提供テキスト:
それから数週間のうちにフランチェスカの件は広く知れ渡った。その後、フランチェスカと母親のドロータは、そうした同意のないディープフェイクのポルノ写真に関する規制を求めるロビー活動を州レベルと連邦レベルの両方で開始した。2人は地元選出のトム・キーン共和党議員から招待を受けて、このほど連邦議会で行われたジョー・バイデン大統領の一般教書演説に出席したりもした。
だがドロータがフォーブスに語ったところによると、事件から5カ月近くになろうとしているが、写真を拡散したとされるウェストフィールド高校の男子生徒たちは、そのうちの1人が1日停学となっただけで、何ら大きな処分を受けていないという。現在に至るまで、この男子生徒らはドロータやフランチェスカに直接連絡していないとも指摘した。

作業内容:
1: 上のディープフェイク被害の記事に出てくる人名を、漏れなく列挙してください。
2: ディープフェイク被害の記事によると、フランチェスカとドロータを一般教書演説に招いたのは誰ですか。
3: ディープフェイク被害の記事の続きを、本文が途切れた箇所から書き進めてください。
ここから先の資料は、上の記事とは別個のものです。

(コレクションから取り出したエントリ)
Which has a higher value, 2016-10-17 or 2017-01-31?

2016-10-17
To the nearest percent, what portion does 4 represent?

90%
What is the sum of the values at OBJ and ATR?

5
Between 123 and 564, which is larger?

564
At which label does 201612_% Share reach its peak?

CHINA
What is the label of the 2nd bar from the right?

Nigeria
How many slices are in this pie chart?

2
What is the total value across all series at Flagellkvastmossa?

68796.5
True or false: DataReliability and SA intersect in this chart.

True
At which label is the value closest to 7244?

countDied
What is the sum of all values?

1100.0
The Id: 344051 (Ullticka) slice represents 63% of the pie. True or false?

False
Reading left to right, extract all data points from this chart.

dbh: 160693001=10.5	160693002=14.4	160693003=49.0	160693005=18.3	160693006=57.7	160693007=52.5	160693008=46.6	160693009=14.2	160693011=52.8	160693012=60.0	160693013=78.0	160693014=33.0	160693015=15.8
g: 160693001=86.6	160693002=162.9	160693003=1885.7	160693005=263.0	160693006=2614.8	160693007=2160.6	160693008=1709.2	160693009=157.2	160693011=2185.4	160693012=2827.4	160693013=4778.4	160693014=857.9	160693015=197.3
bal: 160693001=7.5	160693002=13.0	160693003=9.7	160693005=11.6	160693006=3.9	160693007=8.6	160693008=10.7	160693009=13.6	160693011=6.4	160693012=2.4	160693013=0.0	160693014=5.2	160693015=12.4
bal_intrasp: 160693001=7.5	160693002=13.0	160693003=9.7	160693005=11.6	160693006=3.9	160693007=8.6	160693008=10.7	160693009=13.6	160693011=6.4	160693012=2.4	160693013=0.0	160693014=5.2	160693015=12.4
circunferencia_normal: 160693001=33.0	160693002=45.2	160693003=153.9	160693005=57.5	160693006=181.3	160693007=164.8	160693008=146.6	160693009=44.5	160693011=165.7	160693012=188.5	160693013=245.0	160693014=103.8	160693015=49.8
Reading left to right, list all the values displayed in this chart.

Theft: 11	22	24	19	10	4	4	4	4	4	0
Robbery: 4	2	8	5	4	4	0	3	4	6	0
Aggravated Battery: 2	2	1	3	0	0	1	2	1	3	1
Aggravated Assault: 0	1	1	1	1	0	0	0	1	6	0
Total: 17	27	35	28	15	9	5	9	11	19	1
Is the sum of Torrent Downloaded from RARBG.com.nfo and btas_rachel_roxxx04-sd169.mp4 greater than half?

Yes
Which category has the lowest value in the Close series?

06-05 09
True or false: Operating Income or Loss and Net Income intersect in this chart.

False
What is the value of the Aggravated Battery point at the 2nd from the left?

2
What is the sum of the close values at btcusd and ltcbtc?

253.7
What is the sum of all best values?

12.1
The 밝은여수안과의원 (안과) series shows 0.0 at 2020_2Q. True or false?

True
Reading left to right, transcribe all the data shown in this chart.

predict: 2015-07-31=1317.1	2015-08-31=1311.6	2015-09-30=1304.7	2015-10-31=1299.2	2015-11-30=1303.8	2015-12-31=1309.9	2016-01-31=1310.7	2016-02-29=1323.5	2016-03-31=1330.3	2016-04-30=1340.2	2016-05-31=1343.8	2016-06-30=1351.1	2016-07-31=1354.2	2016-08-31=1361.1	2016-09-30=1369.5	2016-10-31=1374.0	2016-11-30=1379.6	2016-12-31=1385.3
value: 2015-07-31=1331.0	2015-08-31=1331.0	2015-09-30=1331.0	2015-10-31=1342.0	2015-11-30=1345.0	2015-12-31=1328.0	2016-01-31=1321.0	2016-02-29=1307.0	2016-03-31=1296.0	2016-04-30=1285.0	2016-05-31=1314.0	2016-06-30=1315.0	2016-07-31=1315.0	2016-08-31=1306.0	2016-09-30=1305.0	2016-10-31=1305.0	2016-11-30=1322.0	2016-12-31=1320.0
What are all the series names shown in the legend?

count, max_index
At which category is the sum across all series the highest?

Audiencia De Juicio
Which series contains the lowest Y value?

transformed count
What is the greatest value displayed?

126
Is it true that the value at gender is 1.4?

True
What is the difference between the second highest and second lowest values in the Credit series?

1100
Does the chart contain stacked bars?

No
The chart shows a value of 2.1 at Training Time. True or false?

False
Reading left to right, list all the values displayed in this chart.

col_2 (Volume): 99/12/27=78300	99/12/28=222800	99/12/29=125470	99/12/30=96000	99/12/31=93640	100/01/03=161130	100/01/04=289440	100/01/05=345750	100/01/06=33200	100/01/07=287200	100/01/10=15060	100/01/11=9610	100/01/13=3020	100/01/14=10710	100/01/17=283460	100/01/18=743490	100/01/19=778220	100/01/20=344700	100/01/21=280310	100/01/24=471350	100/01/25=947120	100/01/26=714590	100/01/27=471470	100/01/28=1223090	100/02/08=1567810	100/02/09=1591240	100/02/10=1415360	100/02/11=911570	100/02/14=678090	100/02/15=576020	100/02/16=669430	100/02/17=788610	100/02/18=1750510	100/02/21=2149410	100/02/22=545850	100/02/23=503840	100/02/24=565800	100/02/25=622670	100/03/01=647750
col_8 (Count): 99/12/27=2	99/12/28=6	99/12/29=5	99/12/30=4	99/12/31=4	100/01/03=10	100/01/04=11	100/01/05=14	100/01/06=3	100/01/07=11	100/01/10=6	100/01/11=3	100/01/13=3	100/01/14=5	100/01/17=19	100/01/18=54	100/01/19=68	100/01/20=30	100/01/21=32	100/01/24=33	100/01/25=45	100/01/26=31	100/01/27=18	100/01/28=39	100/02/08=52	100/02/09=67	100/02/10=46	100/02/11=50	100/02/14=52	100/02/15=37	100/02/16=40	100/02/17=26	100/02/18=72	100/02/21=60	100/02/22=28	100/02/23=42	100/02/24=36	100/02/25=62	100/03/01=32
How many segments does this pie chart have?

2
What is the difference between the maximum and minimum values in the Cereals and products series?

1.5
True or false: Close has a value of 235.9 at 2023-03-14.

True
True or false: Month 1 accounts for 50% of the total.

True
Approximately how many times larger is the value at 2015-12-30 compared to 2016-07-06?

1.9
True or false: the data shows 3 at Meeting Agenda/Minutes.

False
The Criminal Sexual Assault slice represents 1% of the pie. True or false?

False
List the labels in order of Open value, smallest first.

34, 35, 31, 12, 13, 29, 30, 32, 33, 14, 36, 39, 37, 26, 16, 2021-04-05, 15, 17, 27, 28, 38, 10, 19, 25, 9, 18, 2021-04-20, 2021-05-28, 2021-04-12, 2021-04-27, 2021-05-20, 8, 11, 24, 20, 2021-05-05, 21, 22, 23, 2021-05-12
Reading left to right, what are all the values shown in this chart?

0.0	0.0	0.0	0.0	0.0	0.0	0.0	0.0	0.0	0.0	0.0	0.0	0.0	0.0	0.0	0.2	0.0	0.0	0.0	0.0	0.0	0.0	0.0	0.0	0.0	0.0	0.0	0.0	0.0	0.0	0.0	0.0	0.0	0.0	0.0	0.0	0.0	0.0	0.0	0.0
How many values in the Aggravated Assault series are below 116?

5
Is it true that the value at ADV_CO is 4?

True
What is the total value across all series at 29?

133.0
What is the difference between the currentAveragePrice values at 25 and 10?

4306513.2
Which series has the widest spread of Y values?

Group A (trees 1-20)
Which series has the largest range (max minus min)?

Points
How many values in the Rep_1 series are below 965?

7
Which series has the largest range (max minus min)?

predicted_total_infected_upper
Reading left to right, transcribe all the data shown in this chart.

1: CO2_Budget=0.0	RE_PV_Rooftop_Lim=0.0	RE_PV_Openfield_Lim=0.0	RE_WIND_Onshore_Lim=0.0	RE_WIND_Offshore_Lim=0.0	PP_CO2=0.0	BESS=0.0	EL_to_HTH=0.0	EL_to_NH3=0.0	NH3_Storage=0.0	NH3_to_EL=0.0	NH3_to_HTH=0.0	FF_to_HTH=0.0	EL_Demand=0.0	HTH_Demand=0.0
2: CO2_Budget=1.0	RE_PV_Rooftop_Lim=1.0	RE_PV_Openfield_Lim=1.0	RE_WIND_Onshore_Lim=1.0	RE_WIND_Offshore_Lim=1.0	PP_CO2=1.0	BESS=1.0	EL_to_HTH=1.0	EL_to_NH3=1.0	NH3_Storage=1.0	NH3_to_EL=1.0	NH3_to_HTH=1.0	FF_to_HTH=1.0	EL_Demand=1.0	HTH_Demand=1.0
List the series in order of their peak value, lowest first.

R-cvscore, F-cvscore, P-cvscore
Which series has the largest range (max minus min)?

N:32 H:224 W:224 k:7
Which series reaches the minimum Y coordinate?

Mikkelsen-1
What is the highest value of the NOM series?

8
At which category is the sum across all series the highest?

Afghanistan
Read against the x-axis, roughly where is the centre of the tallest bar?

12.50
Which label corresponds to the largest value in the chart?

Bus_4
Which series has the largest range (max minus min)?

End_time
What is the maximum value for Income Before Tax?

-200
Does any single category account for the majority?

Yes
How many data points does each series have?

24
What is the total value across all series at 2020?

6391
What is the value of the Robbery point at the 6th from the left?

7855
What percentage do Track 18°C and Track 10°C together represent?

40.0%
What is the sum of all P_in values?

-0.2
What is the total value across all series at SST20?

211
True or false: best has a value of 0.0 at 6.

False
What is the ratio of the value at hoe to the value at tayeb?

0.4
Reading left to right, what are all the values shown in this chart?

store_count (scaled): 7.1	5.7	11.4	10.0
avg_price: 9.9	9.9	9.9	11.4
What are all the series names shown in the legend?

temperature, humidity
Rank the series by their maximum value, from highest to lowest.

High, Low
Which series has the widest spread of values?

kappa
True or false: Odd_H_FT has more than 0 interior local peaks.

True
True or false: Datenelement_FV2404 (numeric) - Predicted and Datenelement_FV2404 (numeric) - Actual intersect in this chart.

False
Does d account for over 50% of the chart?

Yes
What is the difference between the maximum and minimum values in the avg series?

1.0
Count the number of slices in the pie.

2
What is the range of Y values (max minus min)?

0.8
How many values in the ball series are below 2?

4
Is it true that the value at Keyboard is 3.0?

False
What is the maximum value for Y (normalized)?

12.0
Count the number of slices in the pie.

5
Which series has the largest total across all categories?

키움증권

作業ごとの出力:
1: フランチェスカ、ドロータ、トム・キーン、ジョー・バイデン

2: 地元選出のトム・キーン共和党議員です。

3:
ドロータの説明によると、昨年10月20日にスクールカウンセラーがフランチェスカに、男子生徒4人がフランチェスカのディープフェイク写真を見たことを認めたと説明した。同様に被害を受けたウェストフィールドの同級生(名前は非公表)が、写真合成に関与したとされる男子生徒の1人を相手取って起こした訴訟によると、学校の副校長は被害を受けた女子生徒の母親に「この件について学校の事務室に呼び出された生徒の1人が、女子生徒のヌード写真を見たことを学校関係者に認めた」と話したという(男子生徒の弁護士、クリストファー・アダムスはフォーブスのコメント要請に応じなかった)。
ドロータによると、ディープフェイクのポルノ写真を作成したとされる男子生徒たちは全員、ニューヨーク市から西に約48kmのところにある同校に今も通っており、フランチェスカと同じ授業をいくつかとっているという。
「彼らは女子生徒たちがいる廊下を歩くべきではない」とドロータは話した。
ウェストフィールド公立学校の広報担当者であるメアリー・アン・マクガンは、フォーブスに寄せた電子メールで「生徒に関することは機密事項であるため、関与した生徒の数や処分についての具体的な詳細は明かせない」と述べ「学校側は学区の生徒行動規範に基づき、ただちに調査を行った」とも指摘した。
3月12日に公表された約3ページにわたる証言の文書で、ドロータは学校側への不満を説明。同日午後には連邦議会下院の小委員会でディープフェイクポルノの惨状について証言し「早急な立法措置」を求めた。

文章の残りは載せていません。